When it was time for St. George Greek Orthodox Church to have some new altar cloth sets, Dena and Magda put their traditional handwork skills to use. At Father Brendan's request, they made four sets, each in a different color corresponding with particular times in the Orthodox calendar. For set used from November 16th through the Christmas season, Father Brendan requested a green velvet background and a pattern that incorporated carnations—a flower that is often used at St. George. While she was designing this set, Magda looked for inspiration at books with photos of older pieces. Drawing from multiple patterns, she put together elements from diverse sources to come up with a design she liked. Using a technique she learned in Greece, she embroidered red carnations with silver trim in beads on a piece of fabric. She then cut around the crosses, flowers, and leaves and sewed the motifs onto a deep green velvet background. Over six months, Magda worked on this set at night. The results are nothing short of magnificent.

Altar cloth set sewn and embroidered by Magda Panos.

The technique of embroidering designs first on one cloth and then cutting it out and sewing it onto another extends the life of the intricate embroidery. Among the historic altar cloth sets in St. George's collection is one stitched in a lily pattern with white and gold beads on red velvet by the late Mrs. Stamatia Stravolemos. The date it was made is unknown, but it is among the church's older altar cloth sets. In the late 1960s or early 1970s, Dena and another woman from the church removed the embroidery from the original background cloth, which had worn out, and sewed the beaded motifs on a new red velvet backing. Dena and Magda remember with reverence the earlier women of the church who were their predecessors and mentors. "These women were great," Dena recalls. Speaking of their embroidery and sewing, she says, "They did great, great work."

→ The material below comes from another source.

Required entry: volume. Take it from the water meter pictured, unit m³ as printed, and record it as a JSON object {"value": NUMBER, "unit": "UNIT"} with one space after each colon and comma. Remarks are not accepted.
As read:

For a white-on-white altar cloth set that is used at Easter time, Magda and Dena worked together. Dena's daughter donated all of the materials, which include a white satin background, with pearly white beads, sequins, braiding, and several other layers of fabric. Dena and Magda designed the set together. Each woman embroidered the crosses and the floral motifs, which they cut out and sewed onto the white satin. Magda worked on the outside motifs, while Dena made the inside ones. The final product is exquisite, glimmering with the talent of these two women and their devotion to their church. Each set contains eleven pieces, including an altar cloth, a cloth that covers the communion bread and one for the wine chalice, a cloth for the Bible, and several others.

Altar cloth set embroidered and sewn by Magda Panos and Dena Kosmitis.

Magda and Dena both participate in St. George's women's auxiliary organizations, the Philoptochos Society and the Daughters of Penelope. The St. George chapter of the Philoptochos Society grew out of an earlier women's organization formed to raise money for the church. Eventually, the group went under the regional diocese and became part of the national Philoptochos network. The Philoptochos Society is the first Christian women's auxiliary women's organization in the United States. Philoptochos translates as "friend of the poor." The organization does philanthropic work, while also supporting the church. Philoptochos has district, national, and international chapters. In diaspora, the society is a natural extension of the tradition in Greece, where all churches have a Philoptochos Society.

In contrast, the Daughters of Penelope originated in the U.S. The Daughters of Penelope, which recently celebrated its 90th anniversary, was founded by a group of women in San Francisco as a women's auxiliary to the men's organization, the American Hellenic Education Progressive Association (AHEPA). Dena explains that Greek immigrants organized AHEPA and Daughters to promote Greek language and heritage in their new home. She says, "It was more so they'd be known, the Greeks, to [allow others to] see what we stand for. To educate the people in the United States." Today, the Daughters of Penelope is an international organization, with chapters in Greece, Cyprus, Canada, and Australia.